- **Instructions for the task**
On how many lines of these entries does the word "Hospital" occur? State the number alone.
==== Input ====
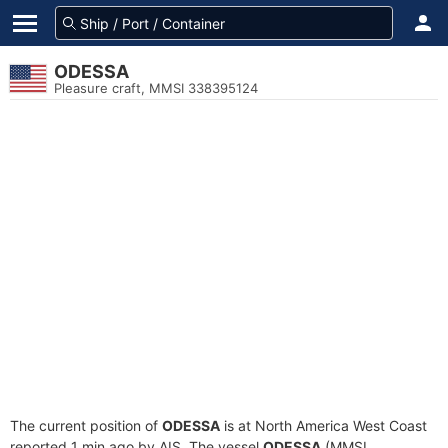
ODESSA
Pleasure craft, MMSI 338395124
The current position of
ODESSA
is at North America West Coast
reported 1 min ago by AIS. The vessel
ODESSA
(MMSI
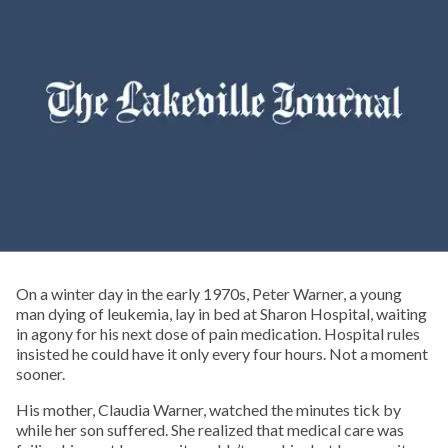
On a winter day in the early 1970s, Peter Warner, a young
man dying of leukemia, lay in bed at Sharon Hospital, waiting
in agony for his next dose of pain medication. Hospital rules
insisted he could have it only every four hours. Not a moment
sooner.
His mother, Claudia Warner, watched the minutes tick by
while her son suffered. She realized that medical care was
====
- **Solution to this task**
2